The Medium – Pump Up the Volume

In the New York Times:

I’m alone on a cold October morning at Kennedy Airport. The flight will be pleasantly solitary. I anticipate my enforced freedom from conversation and the Internet with excitement bordering on euphoria. There’s a Major Tom factor to air travel now: silent go the devices as up we rise, while the taut invisible Web wires snap one by one until finally we’re floating in a placid immaculate zone where no one can Twitter or gchat or e-mail. If the airlines knew how precious that icy aloofness was to some passengers, they’d find a way to make us pay for it. The JetBlue ColdSpot.
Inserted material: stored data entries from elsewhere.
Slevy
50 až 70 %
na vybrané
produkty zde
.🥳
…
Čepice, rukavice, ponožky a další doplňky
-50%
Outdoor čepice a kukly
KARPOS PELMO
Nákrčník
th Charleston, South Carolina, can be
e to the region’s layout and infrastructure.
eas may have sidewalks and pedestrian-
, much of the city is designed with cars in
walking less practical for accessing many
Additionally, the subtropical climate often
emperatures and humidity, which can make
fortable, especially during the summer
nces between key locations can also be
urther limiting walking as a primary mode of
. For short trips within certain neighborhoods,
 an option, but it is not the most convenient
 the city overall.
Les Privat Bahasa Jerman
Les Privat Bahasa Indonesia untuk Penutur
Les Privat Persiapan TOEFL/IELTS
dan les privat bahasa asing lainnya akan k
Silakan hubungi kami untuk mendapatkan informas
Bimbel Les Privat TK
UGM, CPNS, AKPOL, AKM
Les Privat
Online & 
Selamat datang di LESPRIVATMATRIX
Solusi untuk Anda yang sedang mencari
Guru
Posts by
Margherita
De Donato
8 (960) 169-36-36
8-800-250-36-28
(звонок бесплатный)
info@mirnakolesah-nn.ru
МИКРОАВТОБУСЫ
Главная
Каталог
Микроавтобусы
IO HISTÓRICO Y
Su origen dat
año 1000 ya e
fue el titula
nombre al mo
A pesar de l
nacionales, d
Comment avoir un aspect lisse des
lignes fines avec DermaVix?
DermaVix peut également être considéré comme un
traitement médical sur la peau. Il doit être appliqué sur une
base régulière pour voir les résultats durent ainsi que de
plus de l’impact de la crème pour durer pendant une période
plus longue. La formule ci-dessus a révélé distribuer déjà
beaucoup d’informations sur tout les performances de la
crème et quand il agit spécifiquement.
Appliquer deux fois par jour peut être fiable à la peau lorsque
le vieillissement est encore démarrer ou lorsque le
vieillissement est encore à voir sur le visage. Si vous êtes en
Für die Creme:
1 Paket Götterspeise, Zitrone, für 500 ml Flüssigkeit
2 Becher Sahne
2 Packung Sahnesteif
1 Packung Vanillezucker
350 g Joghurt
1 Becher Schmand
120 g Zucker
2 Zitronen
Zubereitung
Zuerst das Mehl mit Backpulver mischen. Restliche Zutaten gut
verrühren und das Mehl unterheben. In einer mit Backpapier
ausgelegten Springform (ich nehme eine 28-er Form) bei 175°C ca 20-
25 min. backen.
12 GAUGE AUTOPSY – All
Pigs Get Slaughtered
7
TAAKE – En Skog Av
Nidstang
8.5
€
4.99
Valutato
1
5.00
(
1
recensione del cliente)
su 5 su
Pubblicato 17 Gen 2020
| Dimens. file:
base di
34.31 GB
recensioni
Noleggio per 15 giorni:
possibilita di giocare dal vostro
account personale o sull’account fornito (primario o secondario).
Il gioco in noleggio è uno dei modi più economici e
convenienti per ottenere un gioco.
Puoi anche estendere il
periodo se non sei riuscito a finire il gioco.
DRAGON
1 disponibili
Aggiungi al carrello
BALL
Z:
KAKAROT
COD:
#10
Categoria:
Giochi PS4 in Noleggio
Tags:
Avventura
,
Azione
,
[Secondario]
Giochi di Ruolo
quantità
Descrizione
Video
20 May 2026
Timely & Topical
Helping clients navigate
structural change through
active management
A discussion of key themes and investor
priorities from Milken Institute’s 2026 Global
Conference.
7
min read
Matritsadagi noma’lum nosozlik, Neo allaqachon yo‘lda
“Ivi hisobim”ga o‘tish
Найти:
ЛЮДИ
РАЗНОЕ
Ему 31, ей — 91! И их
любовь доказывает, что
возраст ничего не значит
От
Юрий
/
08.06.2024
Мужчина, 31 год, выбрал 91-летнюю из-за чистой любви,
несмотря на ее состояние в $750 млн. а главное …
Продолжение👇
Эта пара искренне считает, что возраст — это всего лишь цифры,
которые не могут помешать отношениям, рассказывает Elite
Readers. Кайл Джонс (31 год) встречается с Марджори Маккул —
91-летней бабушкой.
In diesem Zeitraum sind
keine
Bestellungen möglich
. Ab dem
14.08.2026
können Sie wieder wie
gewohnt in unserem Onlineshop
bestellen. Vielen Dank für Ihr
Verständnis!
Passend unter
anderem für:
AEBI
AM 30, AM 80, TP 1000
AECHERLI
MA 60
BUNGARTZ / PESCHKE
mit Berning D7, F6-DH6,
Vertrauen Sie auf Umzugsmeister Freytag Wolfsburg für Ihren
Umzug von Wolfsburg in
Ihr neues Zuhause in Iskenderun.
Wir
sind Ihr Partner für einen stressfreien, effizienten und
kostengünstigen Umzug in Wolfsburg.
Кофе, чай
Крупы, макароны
Even so, I’m taking a Kindle with me on this flight, for the first time. Amazon first offered its Kindle, a device for reading e-books, a year ago, and I don’t know why I waited so long to buy one. I can’t seem to put it down. It’s ideal for book reading — lucid, light — but lately it has become something more: a kind of refuge. Unlike the other devices that clatter in my shoulder bag, the Kindle isn’t a big greedy magnet for the world’s signals. It doesn’t pulse with clocks, blaze with video or squall with incoming bulletins and demands. It’s almost dead, actually. Lifeless. Just a lump in my hands or my bag, exiled from the crisscrossing of infinite cybernetworks. It’s almost like a book.